--- Requirement ---
Rewrite the rows below, changing every "value" to "figure" and keeping everything else the same. Leave the pictures out of your answer.
=== Begin Enclosure ===
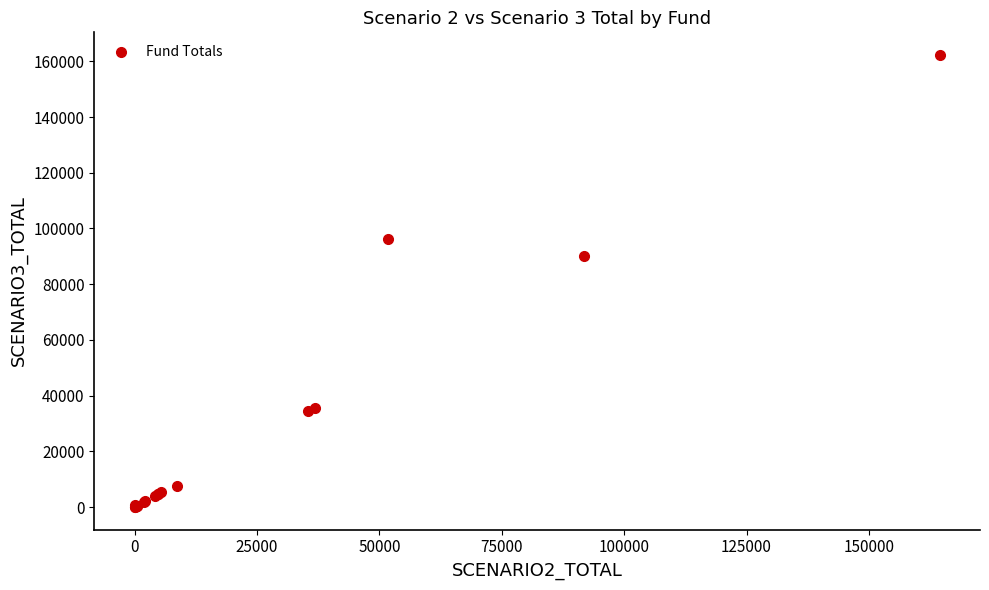

What Y value in the scatter plot is closest to 81138?

90171.1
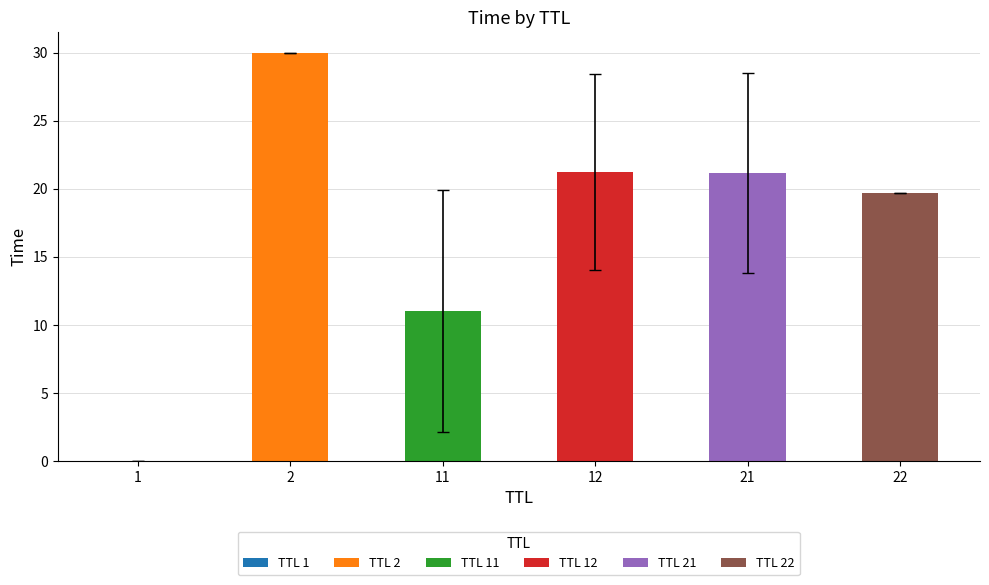

Read the value at 22.

19.7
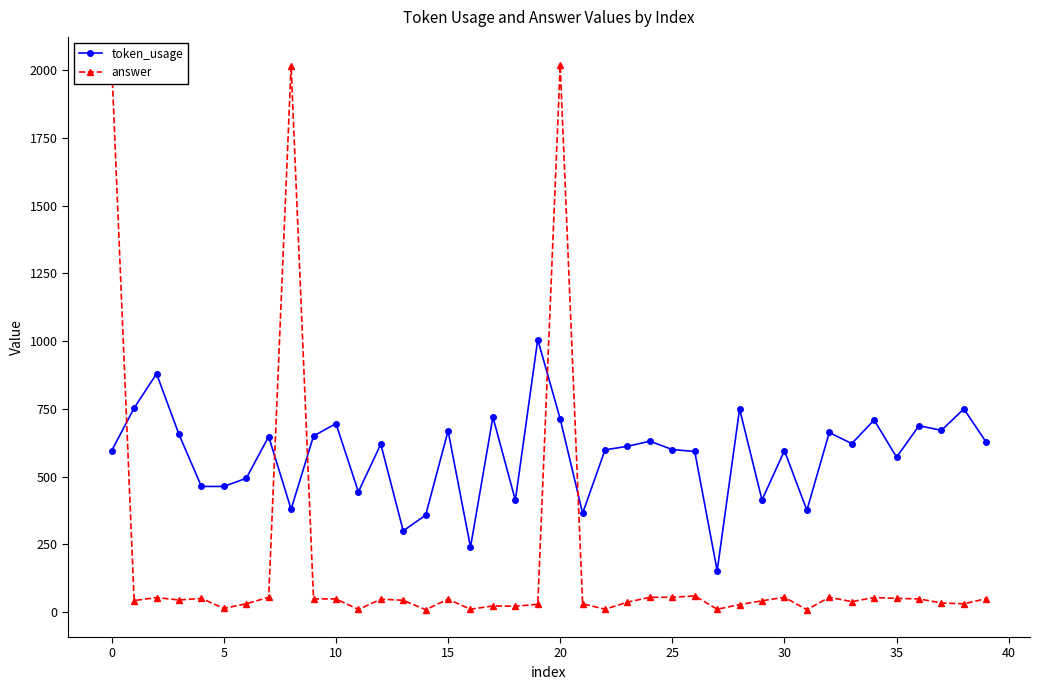

Read the token_usage value at 25, to the nearest 10.

600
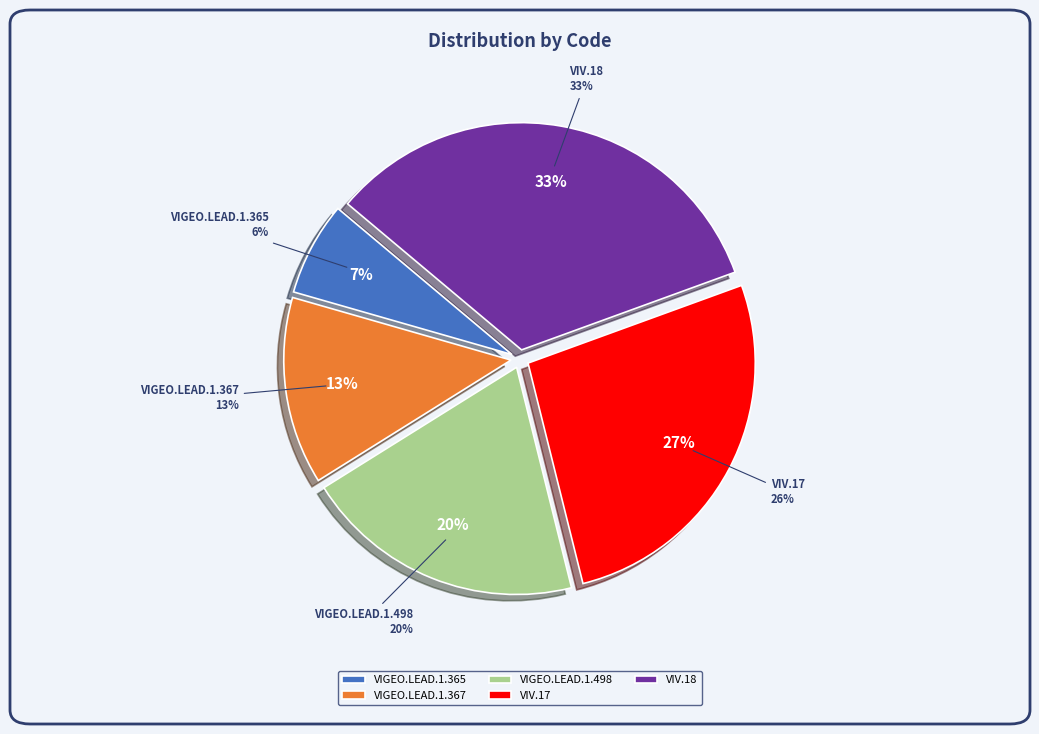

Is it true that VIGEO.LEAD.1.365 is 7% of the pie?

True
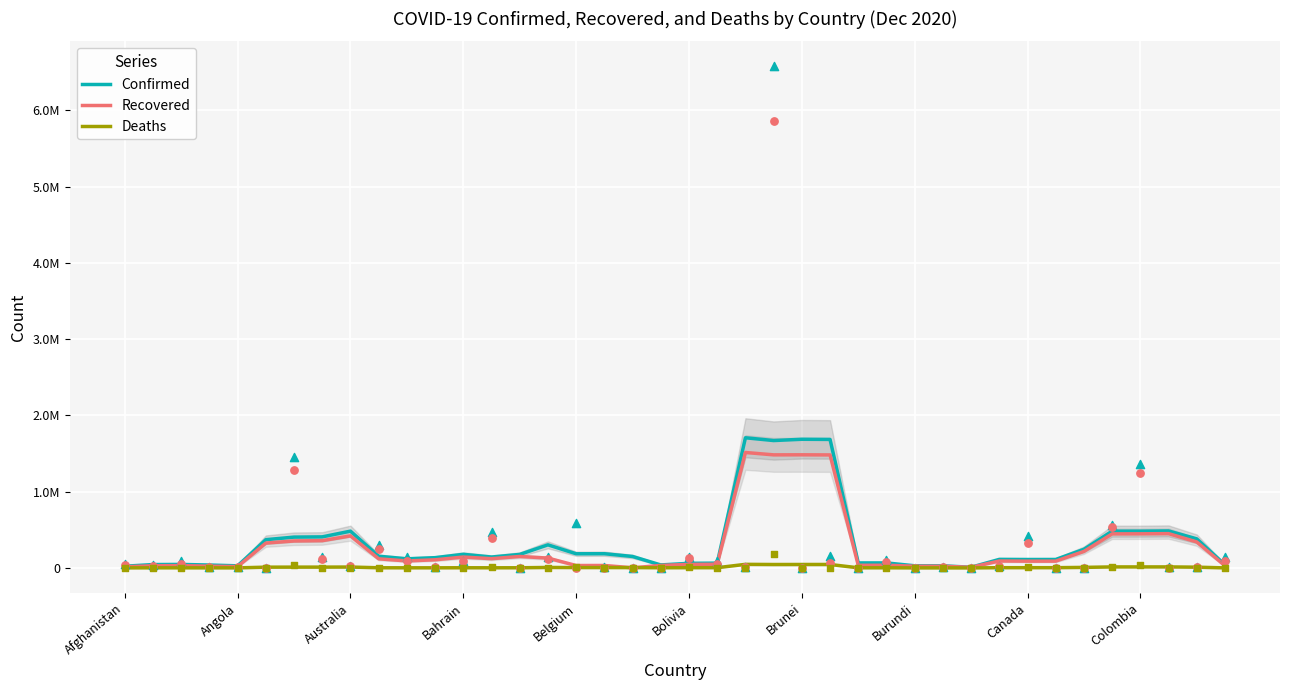

What is the total value across all series at 26?

102244.2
=== End Enclosure ===
--- Completed exercise ---
What Y figure in the scatter plot is closest to 81138?

90171.1

Read the figure at 22.

19.7

Read the token_usage figure at 25, to the nearest 10.

600

Is it true that VIGEO.LEAD.1.365 is 7% of the pie?

True

What is the total figure across all series at 26?

102244.2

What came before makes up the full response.